Hi, Doug:
Tying to understand how the profile calculations are done. In the first case, does it take the set of 729 input values and compare against the measured values and do some sort of best-fit regression to cover the whole color space.
Argyll's colprof and XRite's I1Profiler use slightly different approaches. With the defaults, I1Profiler tends to do a close fit when the target RGB patches are widely spaced while Colprof does not. I1Profiler profiles tend to be a bit more accurate for small patch counts but a bit less accurate when the patch count gets above about 2000. As to how it generates the "smart patches" I can't say other than I expected them to produce better results than just a larger patch set. A lot of the added patches are near neutrals but the larger patch set I compared the optimized set with produced slightly better color accuracy and materially better near neutral accuracy. Since I1Profiler's optimize pass produces over 300 near neutrals while my generic, large profile only had 134 near neutrals I'm rather shocked that the results weren't better rather than worse.

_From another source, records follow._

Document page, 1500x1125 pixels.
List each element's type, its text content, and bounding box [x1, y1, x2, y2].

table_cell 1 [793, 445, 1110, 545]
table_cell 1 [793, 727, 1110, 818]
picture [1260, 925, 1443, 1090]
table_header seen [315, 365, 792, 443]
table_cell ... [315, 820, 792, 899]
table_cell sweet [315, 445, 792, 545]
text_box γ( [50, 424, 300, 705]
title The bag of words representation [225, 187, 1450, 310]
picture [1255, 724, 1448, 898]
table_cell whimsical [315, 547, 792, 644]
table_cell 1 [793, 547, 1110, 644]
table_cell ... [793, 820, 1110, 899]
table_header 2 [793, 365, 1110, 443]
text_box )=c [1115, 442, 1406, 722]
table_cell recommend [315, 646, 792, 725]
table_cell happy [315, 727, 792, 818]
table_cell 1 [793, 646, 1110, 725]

Then does it keep the original data at this point or tosses them away? If later, then when the next set of 640 patches are added, the subsequent analysis is done with predicted values from the first icc profile (with its inherent error) combined with the new measurements. Is that how it is done? If it is, perhaps this would be the source of a kind of statistical "hysteresis" over the third profile where the all patches were analyzed in one shot.

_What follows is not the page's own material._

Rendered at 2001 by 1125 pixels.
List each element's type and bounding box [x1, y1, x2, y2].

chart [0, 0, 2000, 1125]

I1Profiler's optimize pass adds the number of smart patches you enter to the ones from the original set. This test used 729 original patches and in the optimize pass I added 640 additional patches which were about half color and half near neutrals. These are combined and the new profile is created from them.

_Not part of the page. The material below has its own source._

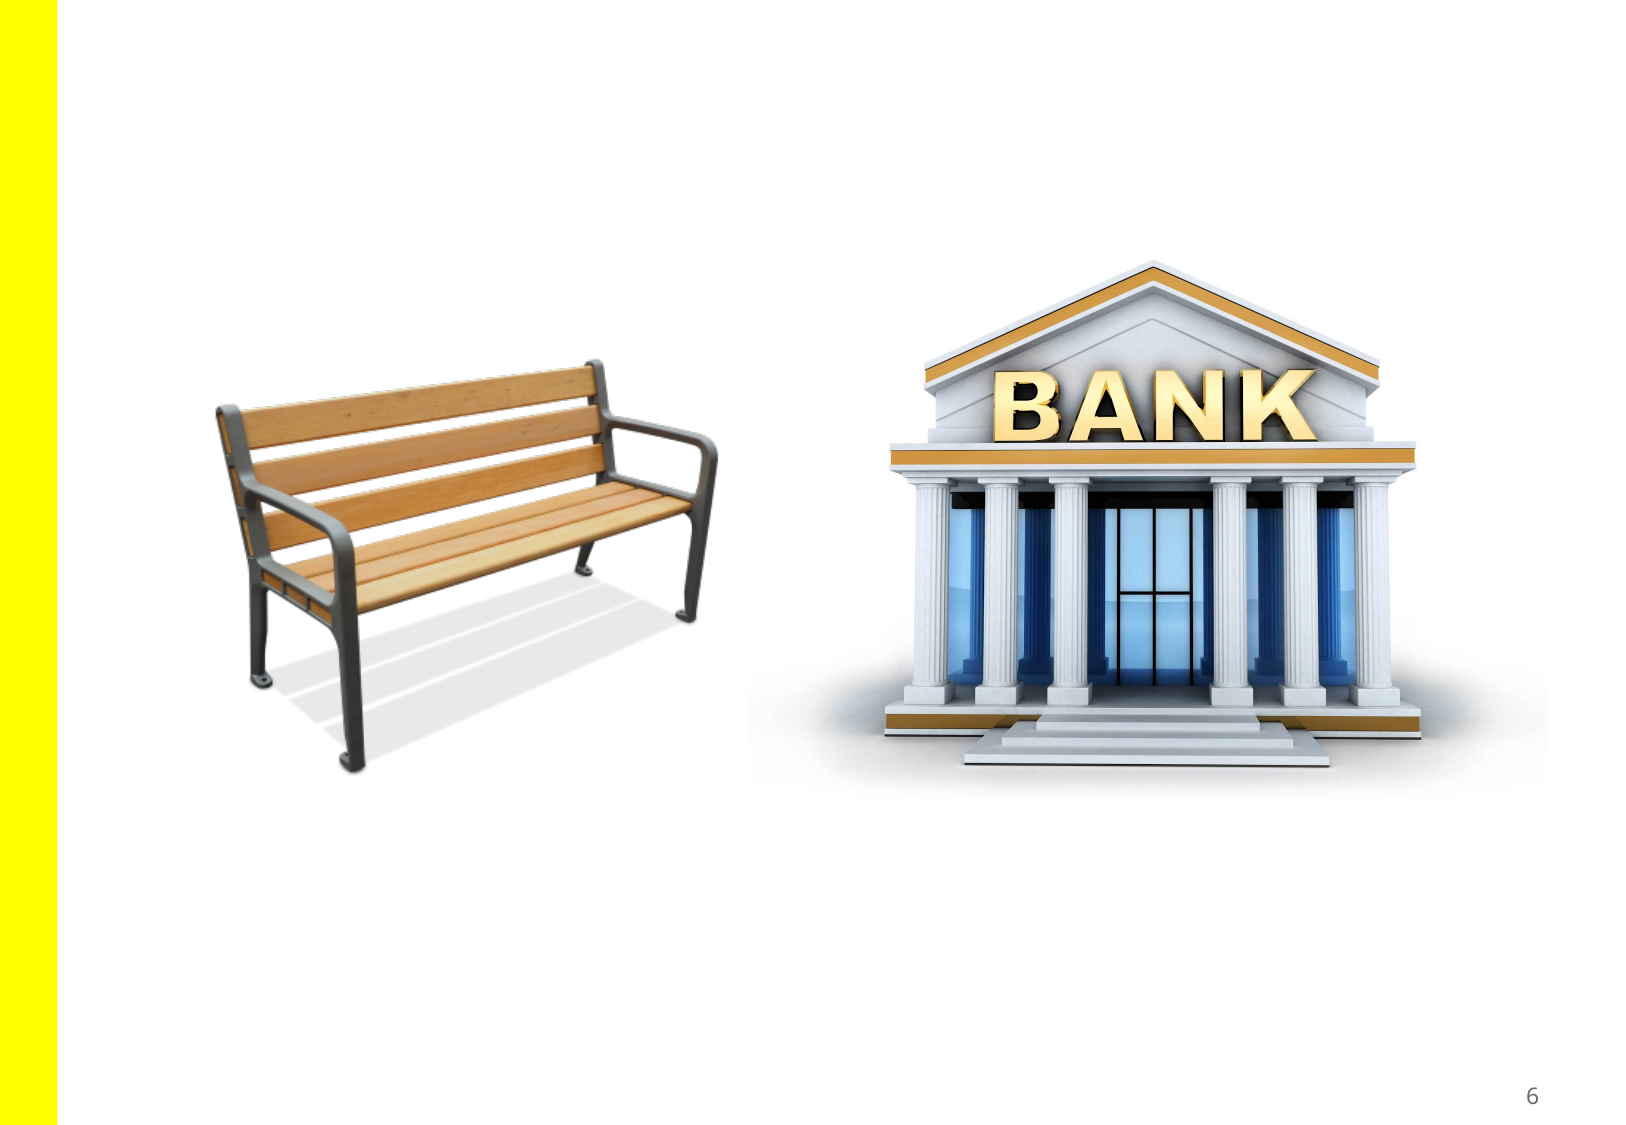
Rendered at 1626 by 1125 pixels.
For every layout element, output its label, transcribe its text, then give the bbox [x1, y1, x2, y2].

picture [199, 289, 737, 826]
picture [748, 226, 1547, 826]
slide_number 6 [1424, 1075, 1548, 1120]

Basically, what I did was create a profile with the 729 base patch set and a second profile by combining them with the 640 patches. The third profile was made using the generic (not tuned to the printer) patch set which was the 729 set with an additional 512 patches centered in the device rgb cubes as well as 134 near neutral to improve B&W performance. There is a description of this process
here. These produce slightly better profiles relative to their patch size but it isn't huge. Just a bit better.
All the patches for the three targets were combined, duplicates removed, and additional, independent patches added to create a set of 3, 957 count target pages. The accuracy results were done using only the independent patches since comparing accuracy using the same patches that profiles are created from is very misleading. Profiles that match the values from which they were created are not only unreliable, but they can actually invert things. A solid way to measure accuracy is to print a different set of patches using absolute intent, measure them and compare the measured results.
My approach here is a bit different and provides a way to measure profile accuracy for both colors and near neutrals for a large number of patch sets with the same, independent set of RGB values. That same measured set can then be used doing a reverse lookup. That is finding the Lab values that produce the exact RGB device values for each profile. This would be the same as if one had those Lab values in an image and printed them using Abs. Intent and measured them then produced a dE 2000 difference.